He Has Told You, O Man, What Is Good

Nothing forces thinking about life and values like the birth or conception of a child with Down syndrome.  For most of our lives we can go on our merry ways, carefully avoiding those nagging questions of “Who am I?” “Why am I here?” and “What is the meaning of all this?”  But, faced with a child whose very existence is opposed to most cultural values, we must decide if we buy those values for ourselves or not.

The world values brains, strength and beauty, and money with the power it brings. argues that a child who has an extra 21st chromosome will bring none of this.  She itemizes handicap, sorrow, damaged families, life of frustration, dissappointment, poverty, illness, hardship, and sexual frustration.  For these reasons, she argues that abortion of the child is wholly justified.   Marrin seems to argue that the meaning of all this is to eat, drink, and be merry.

When I entered into this world of disability and Down syndrome I had not yet experienced much of the part of life that Marrin itemizes.  My life had been fairly easy and full of happiness.  However my daughter’s birth opened my eyes to another world, a world full of sorrow, frustration, hardship and pain.  It isn’t Down syndrome which brings this.  It is life.  I’ve come to realize that all lives have stuff.  Difficulties.  Hardships.  Emotional trauma.  Some have entered into this already and some haven’t— yet.

But sooner or later everyone has to deal with hardship, frustration, handicap, and finally death.  It is coming.  It is part of who we are.  Aborting a child with DS will not avoid the hardship.  It simply changes it.

And out there, somewhere, is God.  Marrin doesn’t mention him, and neither do most of her commenters.  He has answers to the meaning of all this.  It is all about having a relationship with God.

He has told you, O man, what is good;
And what does the LORD require of you
But to do justice, to love kindness,
And to walk humbly with your God?

Elizabeth Scalia has written a poignant article about walking humbly with God through her brother’s illness and death.  Those who have done so understand.  Life, even in hardship, is good.  Not some syruppy emotional “good”, but a wholesome, desirable, fully understandable good.

Hot Air quotes Marrin’s lament about a fetus with DS being condemned to a life of frustration, disappointment, dependence, serious illness and poverty.  Yeah.  Ok.  My daughter shares fully in life and life brings its stuff with it.   But there is much more to life.  I hope you don’t get tired of me quoting this verse:

Thus says the LORD, “Let not a wise man boast of his wisdom, and let not the mighty man boast of his might, let not a rich man boast of his riches; but let him who boasts boast of this, that he understands and knows Me, that I am the LORD who exercises lovingkindness, justice and righteousness on earth; for I delight in these things,” declares the LORD.  [Jeremiah 9:23]

One Response

  1. Miriam,
    I enjoyed this particular entry for a number of reasons, but one in particular.
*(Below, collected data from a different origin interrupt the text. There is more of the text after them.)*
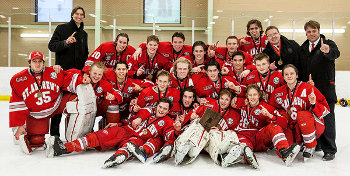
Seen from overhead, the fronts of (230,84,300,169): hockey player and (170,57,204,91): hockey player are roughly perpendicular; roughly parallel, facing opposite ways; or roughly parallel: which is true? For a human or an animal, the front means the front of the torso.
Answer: roughly parallel

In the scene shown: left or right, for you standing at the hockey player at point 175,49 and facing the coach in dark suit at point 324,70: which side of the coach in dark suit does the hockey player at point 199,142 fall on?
right

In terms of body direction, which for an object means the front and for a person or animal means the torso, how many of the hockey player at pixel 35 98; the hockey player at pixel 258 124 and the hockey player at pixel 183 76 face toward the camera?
3

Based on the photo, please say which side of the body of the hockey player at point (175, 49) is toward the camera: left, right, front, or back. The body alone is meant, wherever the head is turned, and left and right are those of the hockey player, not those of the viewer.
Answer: front

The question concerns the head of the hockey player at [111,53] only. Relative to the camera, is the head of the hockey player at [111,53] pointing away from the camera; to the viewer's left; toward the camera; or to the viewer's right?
toward the camera

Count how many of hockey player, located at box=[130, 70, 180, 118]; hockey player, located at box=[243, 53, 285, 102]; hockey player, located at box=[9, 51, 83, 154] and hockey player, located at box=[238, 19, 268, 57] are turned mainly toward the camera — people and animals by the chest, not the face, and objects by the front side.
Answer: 4

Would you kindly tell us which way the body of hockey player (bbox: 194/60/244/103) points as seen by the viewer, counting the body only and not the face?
toward the camera

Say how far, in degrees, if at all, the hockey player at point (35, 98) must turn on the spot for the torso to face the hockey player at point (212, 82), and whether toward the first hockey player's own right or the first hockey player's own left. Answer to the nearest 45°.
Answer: approximately 90° to the first hockey player's own left

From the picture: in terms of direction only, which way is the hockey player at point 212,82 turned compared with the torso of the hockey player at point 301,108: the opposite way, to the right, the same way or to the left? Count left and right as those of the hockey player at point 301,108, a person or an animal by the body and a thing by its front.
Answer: the same way

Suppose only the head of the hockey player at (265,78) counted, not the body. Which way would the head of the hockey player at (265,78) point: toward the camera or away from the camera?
toward the camera

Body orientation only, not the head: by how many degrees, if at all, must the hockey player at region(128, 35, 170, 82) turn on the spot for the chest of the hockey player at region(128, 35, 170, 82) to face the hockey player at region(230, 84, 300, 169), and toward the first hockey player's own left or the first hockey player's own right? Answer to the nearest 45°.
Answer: approximately 45° to the first hockey player's own left

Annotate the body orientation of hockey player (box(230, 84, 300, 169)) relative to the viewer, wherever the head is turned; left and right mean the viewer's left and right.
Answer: facing the viewer

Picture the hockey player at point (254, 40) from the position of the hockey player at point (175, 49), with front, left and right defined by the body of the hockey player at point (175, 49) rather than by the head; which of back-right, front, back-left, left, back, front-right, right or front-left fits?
left
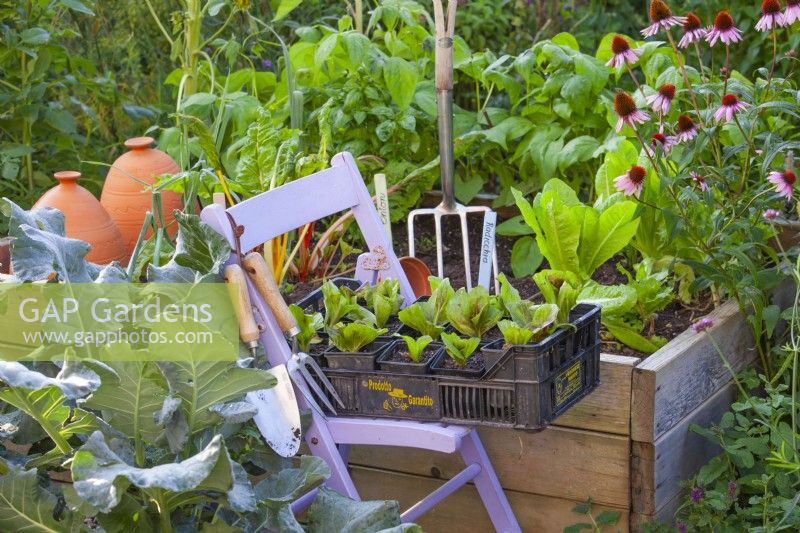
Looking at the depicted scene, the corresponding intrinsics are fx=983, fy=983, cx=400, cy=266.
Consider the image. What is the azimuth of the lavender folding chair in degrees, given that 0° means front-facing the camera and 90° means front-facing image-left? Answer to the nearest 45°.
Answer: approximately 315°

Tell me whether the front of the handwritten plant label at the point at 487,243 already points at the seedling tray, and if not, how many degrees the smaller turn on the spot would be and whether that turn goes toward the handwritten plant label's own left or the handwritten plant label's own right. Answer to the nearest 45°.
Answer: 0° — it already faces it

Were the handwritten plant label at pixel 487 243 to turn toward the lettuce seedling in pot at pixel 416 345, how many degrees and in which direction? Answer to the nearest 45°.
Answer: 0° — it already faces it

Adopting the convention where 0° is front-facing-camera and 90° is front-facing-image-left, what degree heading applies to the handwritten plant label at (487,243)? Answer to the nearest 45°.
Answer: approximately 0°

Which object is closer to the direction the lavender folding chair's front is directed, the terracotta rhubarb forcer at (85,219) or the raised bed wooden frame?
the raised bed wooden frame

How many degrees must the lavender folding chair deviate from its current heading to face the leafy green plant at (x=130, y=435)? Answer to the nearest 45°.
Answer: approximately 90° to its right

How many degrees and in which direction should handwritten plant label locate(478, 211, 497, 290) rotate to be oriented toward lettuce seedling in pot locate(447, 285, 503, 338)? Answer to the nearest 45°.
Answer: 0° — it already faces it
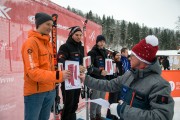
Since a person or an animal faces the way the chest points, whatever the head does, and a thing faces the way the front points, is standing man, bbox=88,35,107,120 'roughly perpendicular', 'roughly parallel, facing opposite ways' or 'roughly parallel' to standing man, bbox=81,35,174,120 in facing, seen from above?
roughly perpendicular

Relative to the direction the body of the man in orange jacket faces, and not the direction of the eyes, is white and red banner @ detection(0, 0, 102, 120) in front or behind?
behind

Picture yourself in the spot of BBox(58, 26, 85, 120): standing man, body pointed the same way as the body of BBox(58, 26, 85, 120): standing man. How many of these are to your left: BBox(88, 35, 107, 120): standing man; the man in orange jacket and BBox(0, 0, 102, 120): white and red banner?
1

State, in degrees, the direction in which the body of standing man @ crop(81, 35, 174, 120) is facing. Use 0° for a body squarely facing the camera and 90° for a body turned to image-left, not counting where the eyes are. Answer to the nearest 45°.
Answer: approximately 45°

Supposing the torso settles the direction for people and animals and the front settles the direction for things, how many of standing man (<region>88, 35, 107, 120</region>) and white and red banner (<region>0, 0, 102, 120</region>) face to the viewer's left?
0

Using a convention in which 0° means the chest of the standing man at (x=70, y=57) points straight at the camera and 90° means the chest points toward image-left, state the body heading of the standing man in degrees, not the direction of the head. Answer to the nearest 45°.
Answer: approximately 315°

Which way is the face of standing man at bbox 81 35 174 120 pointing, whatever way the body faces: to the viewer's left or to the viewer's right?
to the viewer's left

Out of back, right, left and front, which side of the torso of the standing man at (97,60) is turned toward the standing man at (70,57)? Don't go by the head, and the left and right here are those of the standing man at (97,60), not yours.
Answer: right

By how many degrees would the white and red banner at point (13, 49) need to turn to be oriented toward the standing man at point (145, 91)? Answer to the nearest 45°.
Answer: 0° — it already faces them

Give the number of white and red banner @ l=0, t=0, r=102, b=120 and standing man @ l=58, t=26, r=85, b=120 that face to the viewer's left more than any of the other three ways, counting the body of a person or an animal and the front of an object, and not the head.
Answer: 0
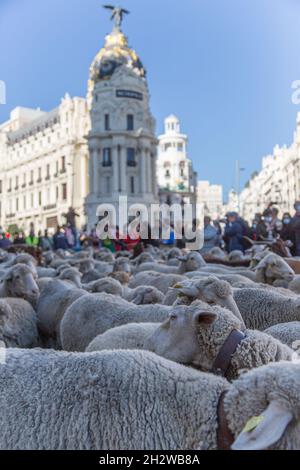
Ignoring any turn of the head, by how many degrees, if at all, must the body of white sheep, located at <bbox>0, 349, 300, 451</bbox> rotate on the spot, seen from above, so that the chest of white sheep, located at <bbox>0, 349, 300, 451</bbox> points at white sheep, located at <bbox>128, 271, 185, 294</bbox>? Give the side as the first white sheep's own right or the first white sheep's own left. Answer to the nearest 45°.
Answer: approximately 90° to the first white sheep's own left

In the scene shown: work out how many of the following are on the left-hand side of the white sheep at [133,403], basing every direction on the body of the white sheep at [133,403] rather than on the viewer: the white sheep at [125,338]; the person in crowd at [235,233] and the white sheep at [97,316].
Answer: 3

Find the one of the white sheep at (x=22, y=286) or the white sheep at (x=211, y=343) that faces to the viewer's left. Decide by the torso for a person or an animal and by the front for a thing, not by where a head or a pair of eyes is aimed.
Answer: the white sheep at (x=211, y=343)

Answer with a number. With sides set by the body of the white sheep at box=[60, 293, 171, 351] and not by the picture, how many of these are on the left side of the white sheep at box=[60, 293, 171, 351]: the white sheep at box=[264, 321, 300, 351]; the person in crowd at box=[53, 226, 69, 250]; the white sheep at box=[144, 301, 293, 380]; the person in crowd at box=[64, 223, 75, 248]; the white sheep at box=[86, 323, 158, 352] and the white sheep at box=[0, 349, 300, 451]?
2

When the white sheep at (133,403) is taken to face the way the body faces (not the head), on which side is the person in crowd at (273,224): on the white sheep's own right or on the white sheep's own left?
on the white sheep's own left

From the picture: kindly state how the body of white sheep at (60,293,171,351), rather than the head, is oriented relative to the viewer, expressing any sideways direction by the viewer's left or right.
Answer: facing to the right of the viewer

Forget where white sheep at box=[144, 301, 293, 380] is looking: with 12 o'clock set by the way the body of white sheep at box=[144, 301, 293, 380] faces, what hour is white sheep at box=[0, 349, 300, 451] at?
white sheep at box=[0, 349, 300, 451] is roughly at 10 o'clock from white sheep at box=[144, 301, 293, 380].

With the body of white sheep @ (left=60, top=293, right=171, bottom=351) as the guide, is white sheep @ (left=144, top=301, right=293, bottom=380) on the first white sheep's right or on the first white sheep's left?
on the first white sheep's right

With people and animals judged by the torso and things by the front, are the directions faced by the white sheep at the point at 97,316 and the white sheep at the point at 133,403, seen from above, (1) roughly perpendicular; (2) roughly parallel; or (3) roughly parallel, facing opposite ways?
roughly parallel

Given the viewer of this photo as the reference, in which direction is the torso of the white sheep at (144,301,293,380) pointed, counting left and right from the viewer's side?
facing to the left of the viewer

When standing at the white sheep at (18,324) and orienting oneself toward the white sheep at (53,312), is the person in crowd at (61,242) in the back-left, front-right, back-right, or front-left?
front-left

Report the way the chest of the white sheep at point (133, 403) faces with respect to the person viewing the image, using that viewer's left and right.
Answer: facing to the right of the viewer
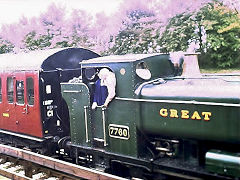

The story is about a special needs boy who is playing baseball – you know the story where they let him hit, and allow him to hit a “grand slam” home run.

    While the story is good, a statement by the father will be my reply to many people such as Ms. Marrin. The statement goes like this: I believe,” the father answered, “that when God brings a child like this into the world, the perfection that he seeks is in the way people react to this child.”

    It’s not about us. Things would be better were we to get ahold of that concept. Thanks for blogging.